[Page-level text extractions]
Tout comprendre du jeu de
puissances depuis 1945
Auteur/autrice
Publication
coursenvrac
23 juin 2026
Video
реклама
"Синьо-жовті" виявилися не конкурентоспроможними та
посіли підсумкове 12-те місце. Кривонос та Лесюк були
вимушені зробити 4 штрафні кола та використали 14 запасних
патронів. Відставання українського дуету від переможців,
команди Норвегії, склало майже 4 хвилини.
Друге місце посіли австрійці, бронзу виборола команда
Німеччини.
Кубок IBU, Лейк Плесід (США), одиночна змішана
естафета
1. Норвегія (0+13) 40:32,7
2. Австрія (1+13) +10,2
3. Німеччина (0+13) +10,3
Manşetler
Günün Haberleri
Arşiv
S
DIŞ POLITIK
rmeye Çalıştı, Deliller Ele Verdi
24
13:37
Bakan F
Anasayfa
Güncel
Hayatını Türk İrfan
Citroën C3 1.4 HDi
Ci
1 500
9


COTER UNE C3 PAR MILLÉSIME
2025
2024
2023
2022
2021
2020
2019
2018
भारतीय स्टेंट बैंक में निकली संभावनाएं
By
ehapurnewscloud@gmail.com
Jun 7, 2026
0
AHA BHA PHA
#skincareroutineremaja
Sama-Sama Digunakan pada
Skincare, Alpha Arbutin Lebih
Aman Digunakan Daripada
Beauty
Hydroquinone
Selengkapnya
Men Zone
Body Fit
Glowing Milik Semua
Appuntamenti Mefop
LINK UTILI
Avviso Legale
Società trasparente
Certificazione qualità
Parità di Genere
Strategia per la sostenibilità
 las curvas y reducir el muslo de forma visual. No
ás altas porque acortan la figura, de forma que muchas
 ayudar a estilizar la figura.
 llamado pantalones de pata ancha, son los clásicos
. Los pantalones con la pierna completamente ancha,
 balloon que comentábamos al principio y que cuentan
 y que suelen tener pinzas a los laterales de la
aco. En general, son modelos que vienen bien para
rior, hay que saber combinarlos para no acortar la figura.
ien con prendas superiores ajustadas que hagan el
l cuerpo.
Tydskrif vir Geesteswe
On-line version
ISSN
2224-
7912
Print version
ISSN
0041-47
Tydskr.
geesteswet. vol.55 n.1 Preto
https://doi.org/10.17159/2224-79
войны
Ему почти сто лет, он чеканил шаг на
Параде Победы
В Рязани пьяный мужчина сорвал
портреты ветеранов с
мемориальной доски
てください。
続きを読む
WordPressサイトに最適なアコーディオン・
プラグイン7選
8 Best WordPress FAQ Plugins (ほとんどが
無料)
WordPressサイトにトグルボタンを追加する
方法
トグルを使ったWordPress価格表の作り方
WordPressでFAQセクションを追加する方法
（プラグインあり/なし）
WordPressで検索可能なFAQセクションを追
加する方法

...

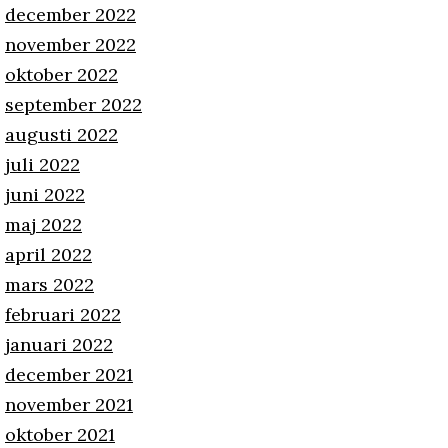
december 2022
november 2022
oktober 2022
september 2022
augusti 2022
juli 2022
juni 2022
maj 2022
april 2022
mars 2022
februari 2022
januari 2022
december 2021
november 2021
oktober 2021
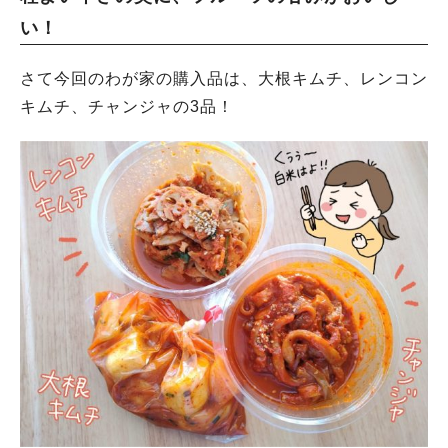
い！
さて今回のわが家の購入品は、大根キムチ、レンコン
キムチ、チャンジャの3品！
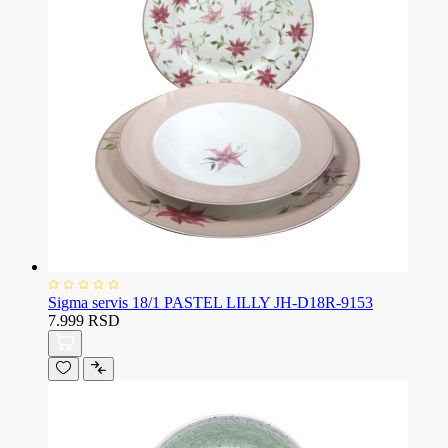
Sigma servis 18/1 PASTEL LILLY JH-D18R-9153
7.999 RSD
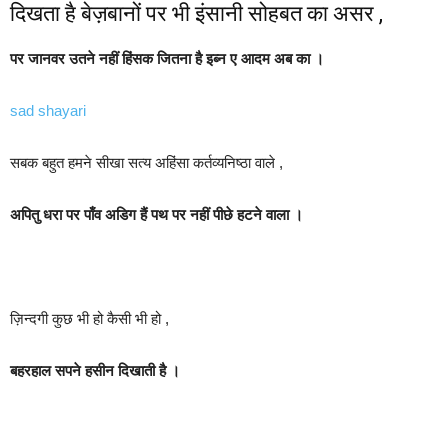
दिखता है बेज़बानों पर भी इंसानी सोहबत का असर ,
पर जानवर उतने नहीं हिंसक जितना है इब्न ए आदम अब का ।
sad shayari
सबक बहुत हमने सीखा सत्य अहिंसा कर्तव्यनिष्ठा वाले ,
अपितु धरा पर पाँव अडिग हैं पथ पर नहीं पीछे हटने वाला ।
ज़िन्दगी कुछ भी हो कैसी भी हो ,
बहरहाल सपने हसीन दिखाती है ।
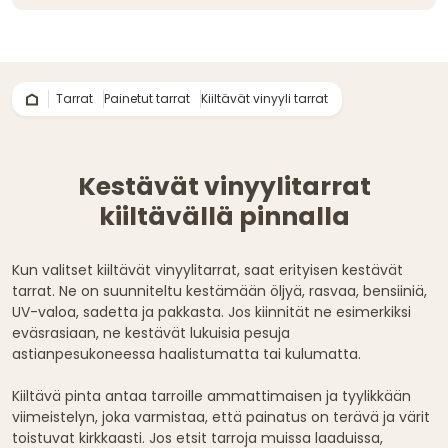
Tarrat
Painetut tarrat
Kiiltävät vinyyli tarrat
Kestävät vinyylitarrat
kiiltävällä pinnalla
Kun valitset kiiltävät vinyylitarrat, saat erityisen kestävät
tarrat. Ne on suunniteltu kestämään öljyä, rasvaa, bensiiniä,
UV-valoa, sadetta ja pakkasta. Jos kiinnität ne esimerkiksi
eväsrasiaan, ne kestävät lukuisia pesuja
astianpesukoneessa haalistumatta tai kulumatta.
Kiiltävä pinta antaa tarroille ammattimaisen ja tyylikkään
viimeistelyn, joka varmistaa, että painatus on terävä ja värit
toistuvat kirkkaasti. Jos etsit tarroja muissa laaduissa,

Exercise brief:
Working from the data above, extract solely the lines from the one containing "Painetut tarrat" through the one containing "toistuvat kirkkaasti. Jos", exactly as they appear, both included.

Answer below:
Painetut tarrat
Kiiltävät vinyyli tarrat
Kestävät vinyylitarrat
kiiltävällä pinnalla
Kun valitset kiiltävät vinyylitarrat, saat erityisen kestävät
tarrat. Ne on suunniteltu kestämään öljyä, rasvaa, bensiiniä,
UV-valoa, sadetta ja pakkasta. Jos kiinnität ne esimerkiksi
eväsrasiaan, ne kestävät lukuisia pesuja
astianpesukoneessa haalistumatta tai kulumatta.
Kiiltävä pinta antaa tarroille ammattimaisen ja tyylikkään
viimeistelyn, joka varmistaa, että painatus on terävä ja värit
toistuvat kirkkaasti. Jos etsit tarroja muissa laaduissa,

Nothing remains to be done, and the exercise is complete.